═══ Records
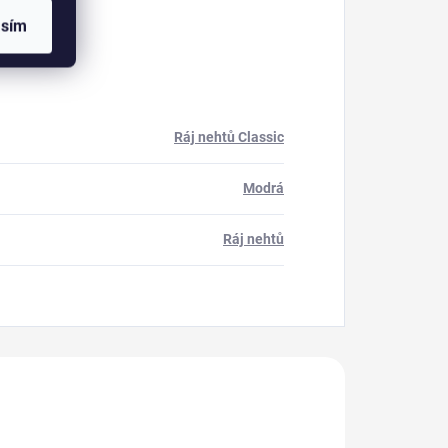
asím
Ráj nehtů Classic
Modrá
Ráj nehtů
akoupili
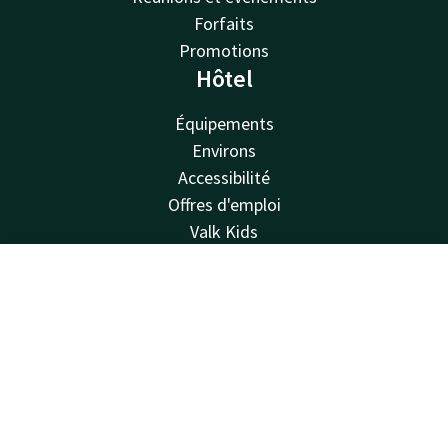
Forfaits
Promotions
Hôtel
Équipements
Environs
Accessibilité
Offres d'emploi
Valk Kids
Van der Valk
Contact
Compte
FR
Van der Valk
Valk Deals
Réserver
Valk Giftcard
Valk Store
Valk Business
Valk Life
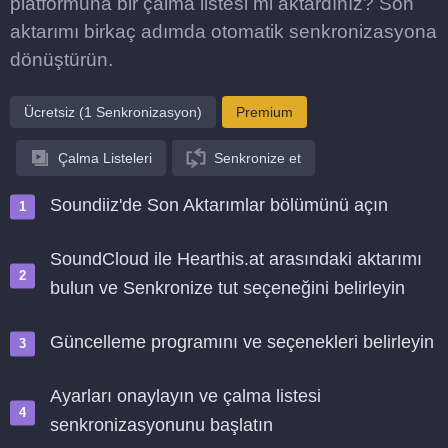
platformuna bir çalma listesi mi aktardınız? Son
aktarımı birkaç adımda otomatik senkronizasyona
dönüştürün.
Ücretsiz (1 Senkronizasyon)
Premium
Çalma Listeleri
Senkronize et
Soundiiz'de Son Aktarımlar bölümünü açın
SoundCloud ile Hearthis.at arasındaki aktarımı
bulun ve Senkronize tut seçeneğini belirleyin
Güncelleme programını ve seçenekleri belirleyin
Ayarları onaylayın ve çalma listesi
senkronizasyonunu başlatın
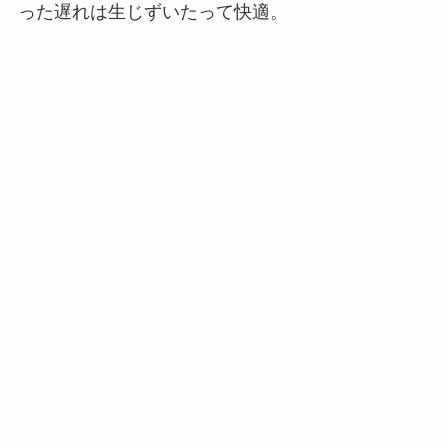
った遅れは生じずいたって快適。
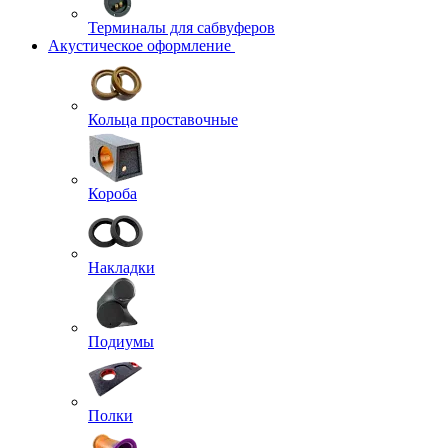
Терминалы для сабвуферов
Акустическое оформление
Кольца проставочные
Короба
Накладки
Подиумы
Полки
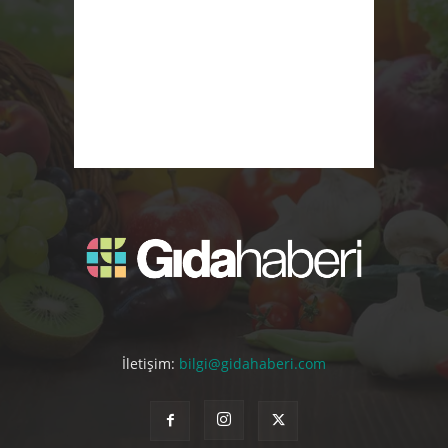
İletişim:
bilgi@gidahaberi.com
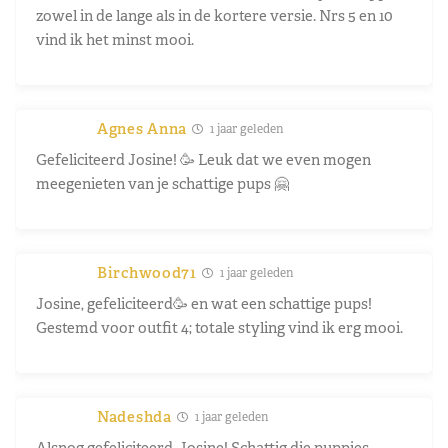
zowel in de lange als in de kortere versie. Nrs 5 en 10
vind ik het minst mooi.
Agnes Anna
1 jaar geleden
Gefeliciteerd Josine! 🥳 Leuk dat we even mogen
meegenieten van je schattige pups 🤗
Birchwood71
1 jaar geleden
Josine, gefeliciteerd🥳 en wat een schattige pups!
Gestemd voor outfit 4; totale styling vind ik erg mooi.
Nadeshda
1 jaar geleden
Alsnog gefeliciteerd, Josine! Schattig die puppies,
══════
Task to complete.
Where a line of the records above holds the word "vind", copy that line.

Exercise response.
vind ik het minst mooi.
Gestemd voor outfit 4; totale styling vind ik erg mooi.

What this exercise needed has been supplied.